Opening of Moss Park Armouries Necessary But Temporary Measure
More Permanent Shelter Beds Needed
Toronto – January 5, 2018 – Almost a month after officially refusing to request the opening of the armouries as emergency shelter, Mayor John Tory has caved under mounting pressure and requested the use of the Moss Park armoury. Communication from the federal government today indicates that the armoury will open tonight as a 24/7 winter respite center for two weeks.
“The immediate opening of the armoury and involvement of all three levels of government is a good step and an important victory for homeless people in this city,” says Gaetan Heroux, a longtime OCAP organizer. “Despite the opening of the armouries, it’s clear that the city continues to scramble. We still have questions about what the Provinces role will be and want to make sure the new space is adequate. Also, all winter respite programs end on April 15th but, homelessness doesn’t end on April 15th,” Heroux adds.
There were 630 people staying in the Out Of The Colds, 24/7 drop-ins and warming centres last night. “In order to meet the demand, at least 630 new permanent beds must added to the shelter system by April 15th to ensure that people currently forced to stay in winter respite sites and drop-ins have a safe place to go,” says OCAP organizer A.J. Withers. “While warming centres will save lives this winter, conditions within most are appalling and these facilities don’t necessarily meet the City’s own shelter or public health standards. The city is relying on these substandard survival spaces but we need permanent beds in the downtown core and we need them now.”

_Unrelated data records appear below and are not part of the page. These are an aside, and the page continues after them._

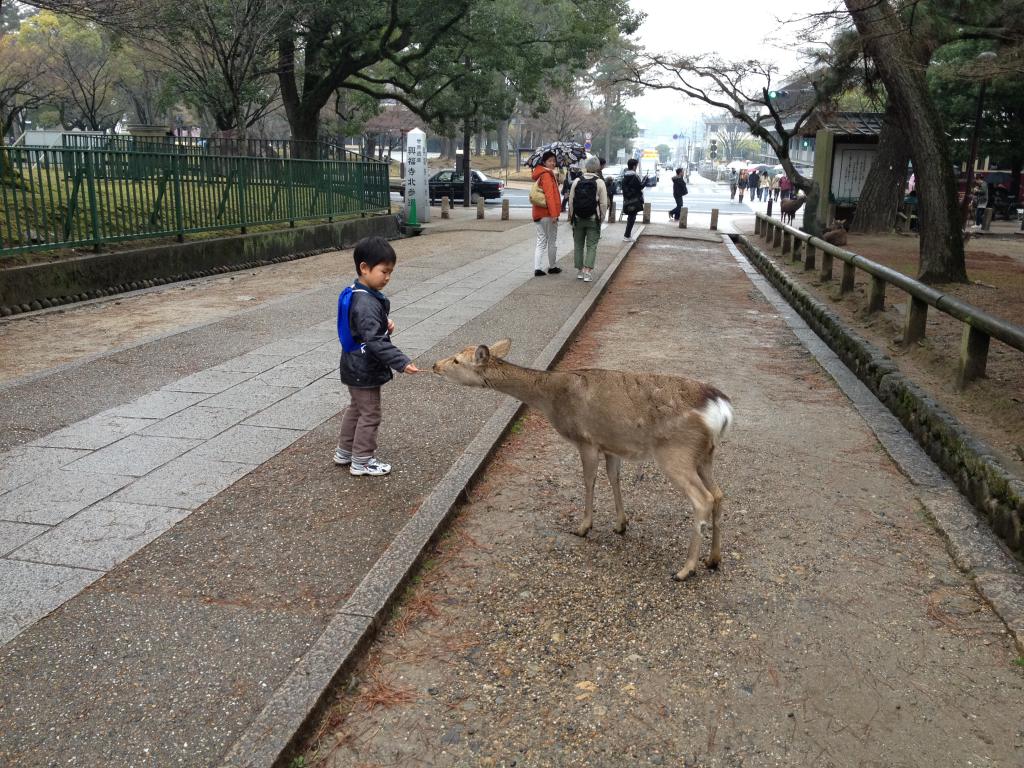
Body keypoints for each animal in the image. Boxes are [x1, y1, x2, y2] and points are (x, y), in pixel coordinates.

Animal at [432, 339, 737, 581]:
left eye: (457, 359)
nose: (435, 365)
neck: (551, 399)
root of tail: (721, 410)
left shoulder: (586, 439)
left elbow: (589, 480)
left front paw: (583, 527)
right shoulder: (611, 443)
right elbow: (614, 478)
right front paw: (621, 524)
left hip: (676, 452)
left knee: (703, 499)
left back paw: (685, 569)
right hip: (705, 454)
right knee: (719, 494)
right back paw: (713, 560)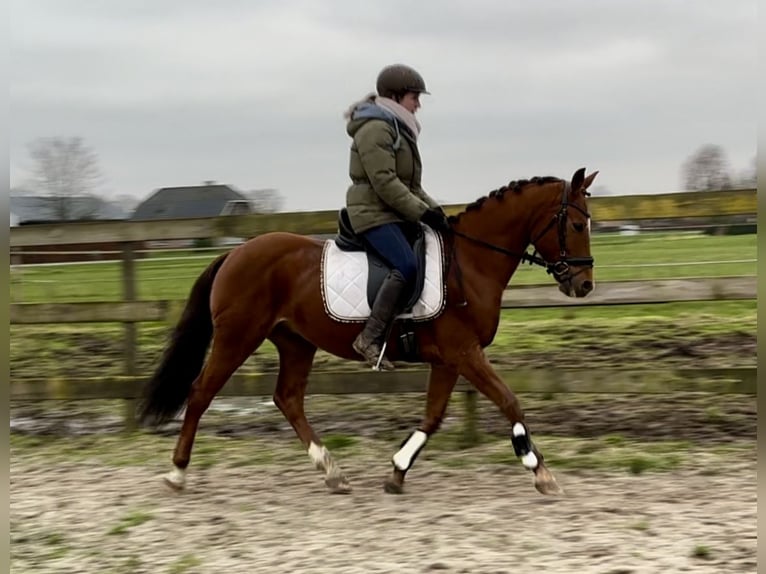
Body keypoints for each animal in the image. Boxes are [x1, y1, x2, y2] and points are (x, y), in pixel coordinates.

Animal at [138, 169, 600, 498]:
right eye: (578, 226)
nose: (583, 285)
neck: (471, 262)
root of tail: (234, 252)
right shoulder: (465, 353)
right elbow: (509, 401)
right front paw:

We are also calling on Mayor Tory to stop his racist and disablist scapegoating of refugees and people with mental health issues. He consistently names these groups as part of the cause of the crisis. The shelter crisis has been ongoing for over 2 decades and has intensified in recent years as a result of Council’s neglect, and the housing and income crisis. Social housing units are being boarded up, there isn’t enough low income rental housing, and social assistance rates are too low. Refugees and people with mental health issues are the casualties of policies enacted by all three levels of government.

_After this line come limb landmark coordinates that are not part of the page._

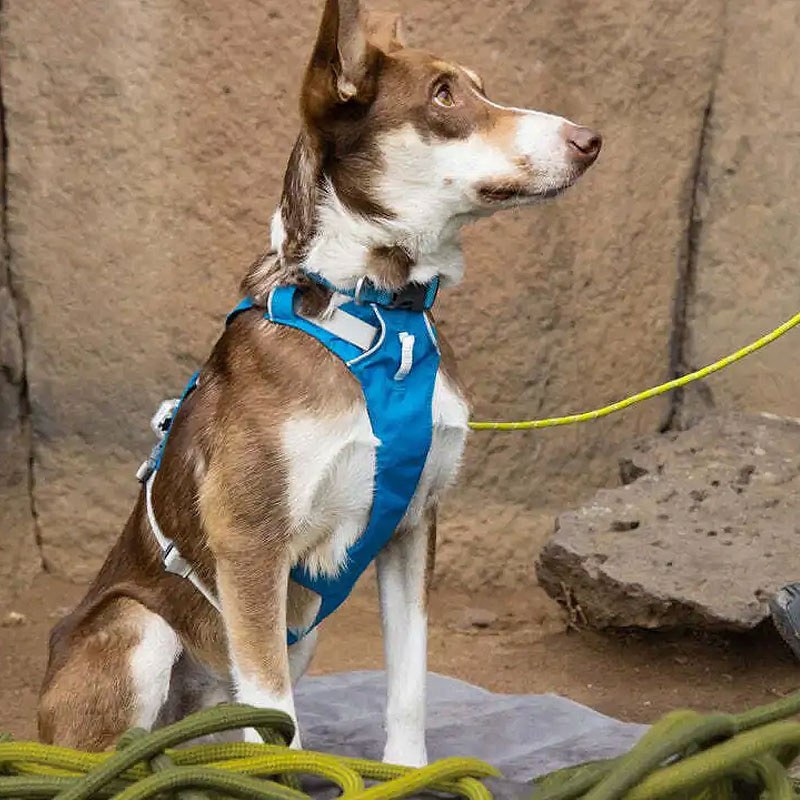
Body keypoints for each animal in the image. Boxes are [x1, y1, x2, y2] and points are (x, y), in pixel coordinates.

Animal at [37, 0, 600, 764]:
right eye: (443, 97)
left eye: (479, 88)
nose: (590, 139)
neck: (377, 311)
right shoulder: (250, 542)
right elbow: (278, 719)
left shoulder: (413, 527)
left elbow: (409, 681)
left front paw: (407, 772)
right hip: (135, 625)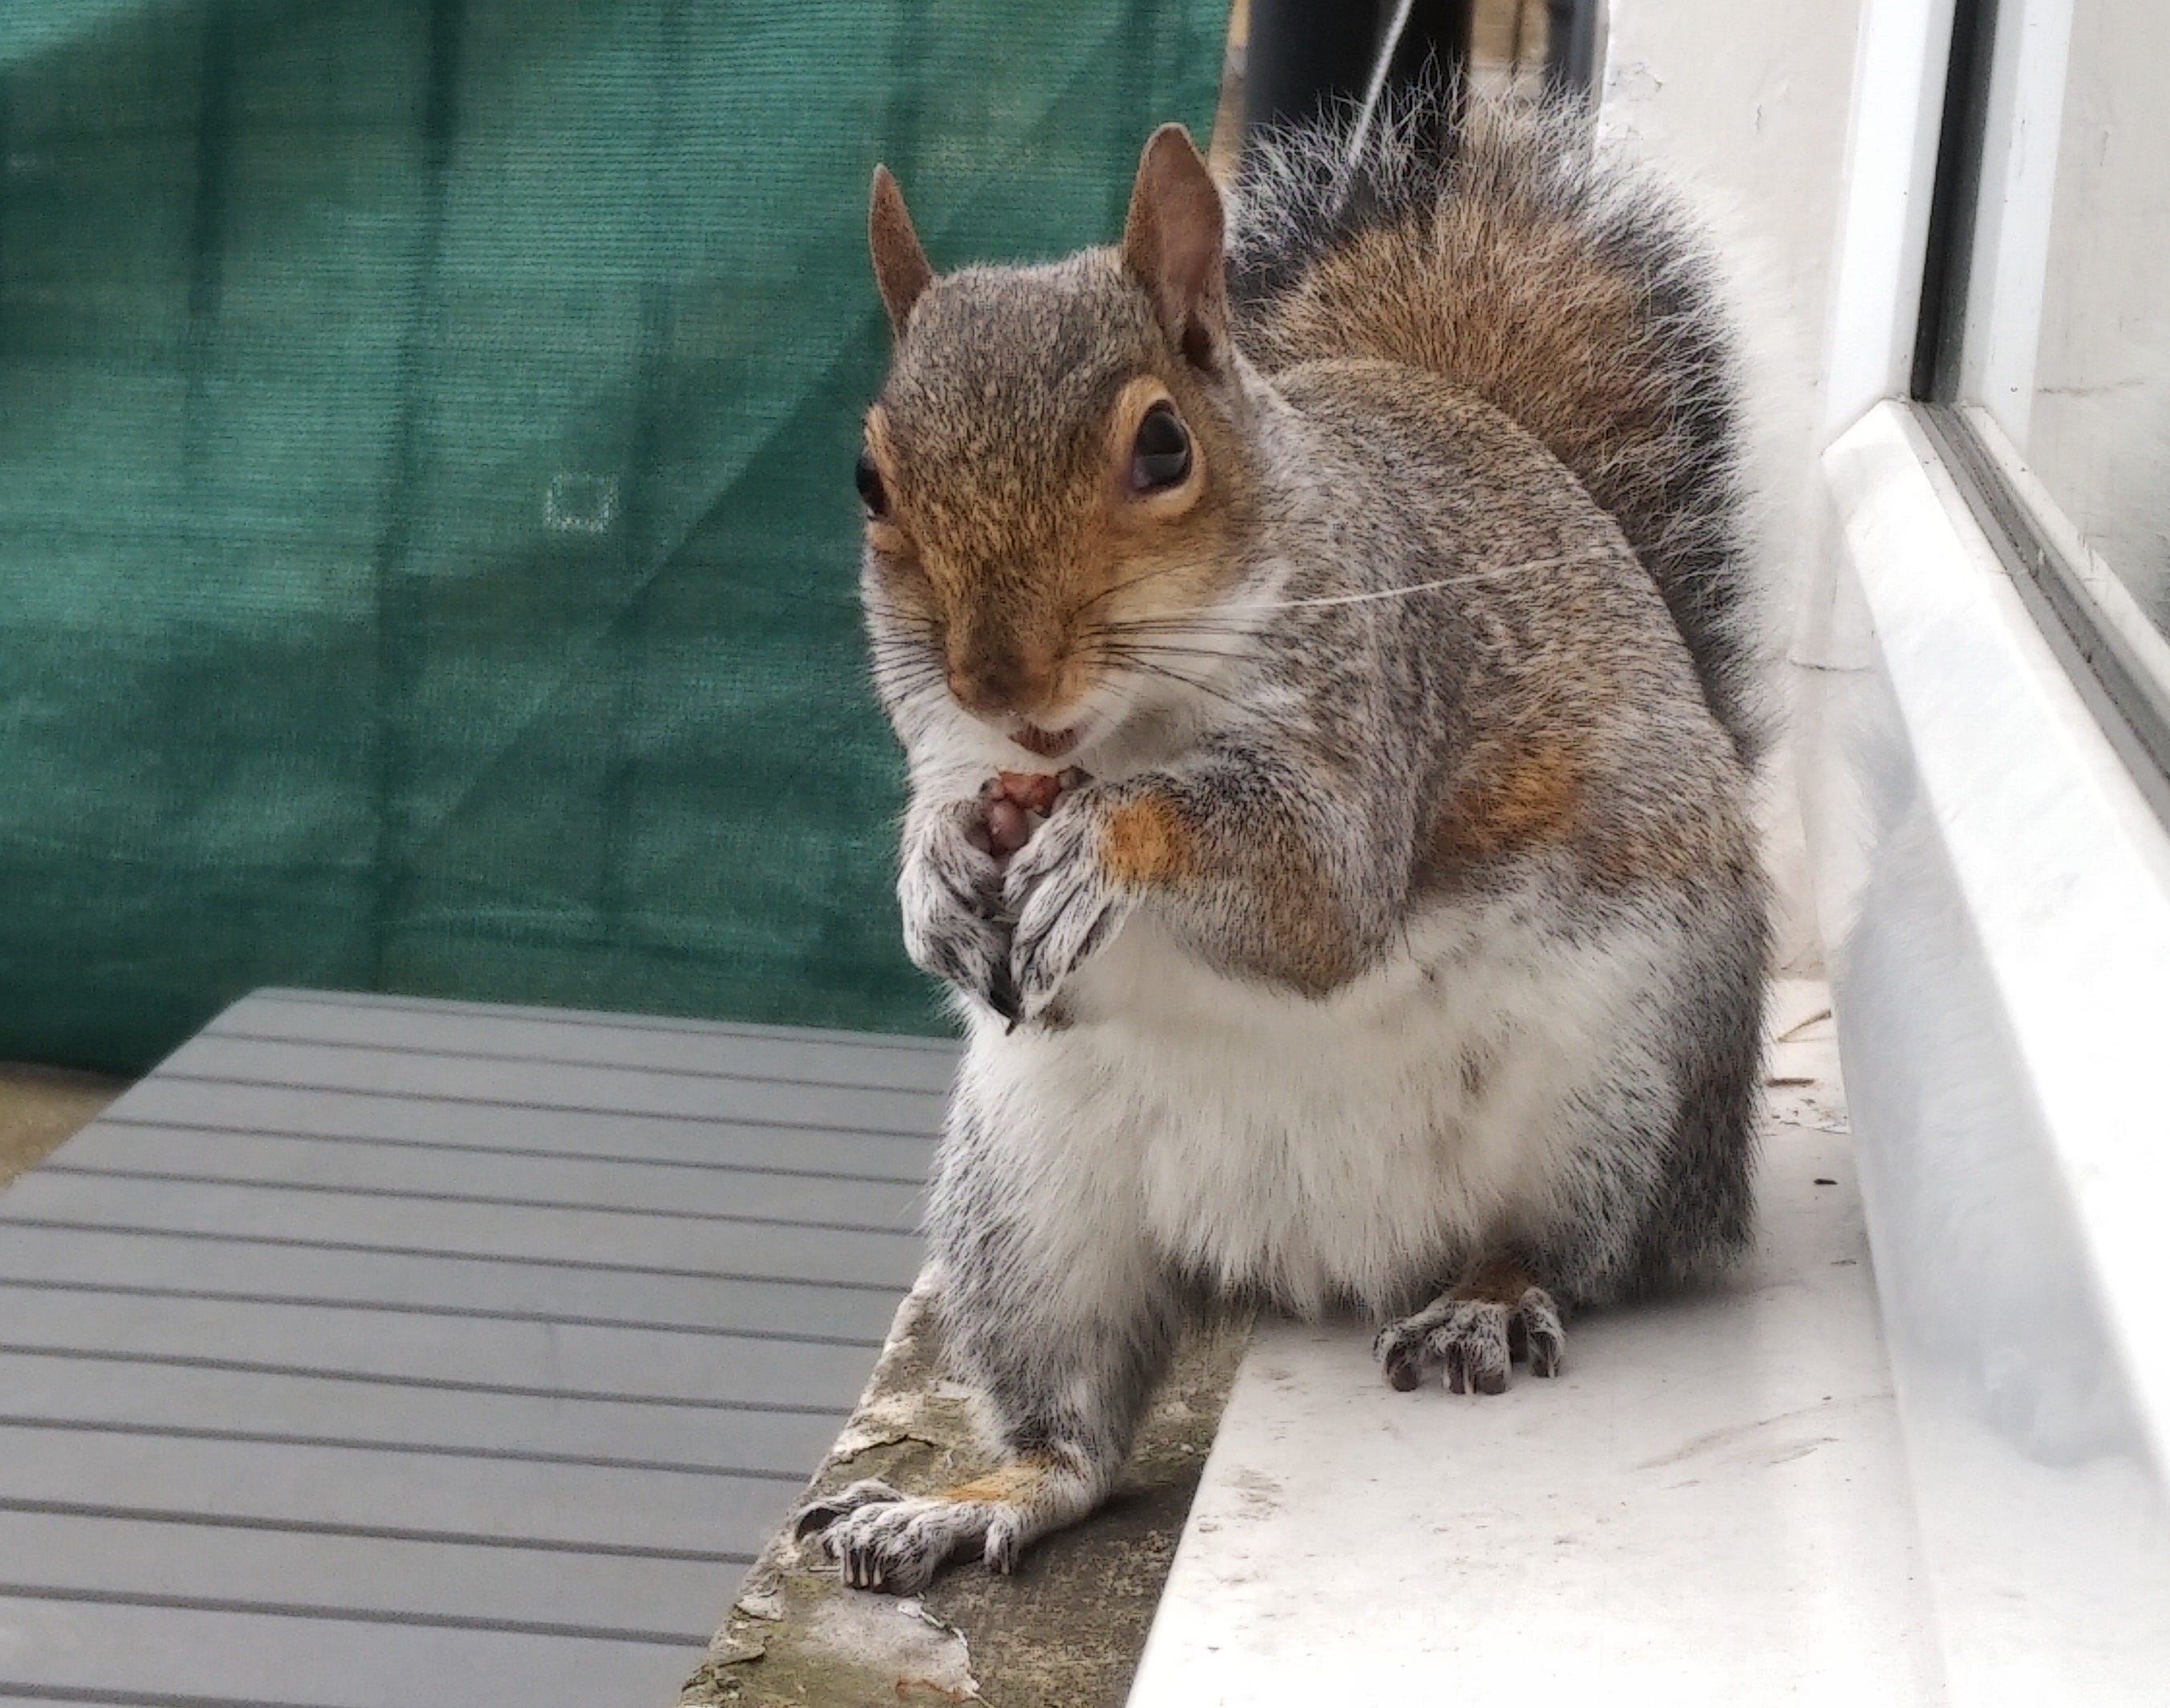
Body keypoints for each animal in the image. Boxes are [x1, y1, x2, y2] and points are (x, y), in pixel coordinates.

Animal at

The way to resolve the shelter crisis is to ensure the shelter system’s capacity levels are maintained at 90% – a City Council mandate that has never been met. Occupancy rates are consistently 95% or higher which means that it is often impossible to get a shelter bed and the shelters are overcrowded, unsafe and prone to disease outbreak and bedbugs. The city needs to ensure that the budget includes sufficient funds to make that happen. Like many improvements to the shelter system over the past decades, OCAP and our allies fought for and won the opening of the Moss Park Armoury. OCAP will continue to fight for sufficient beds and better conditions within the shelter system, and for social housing – and we fight to win.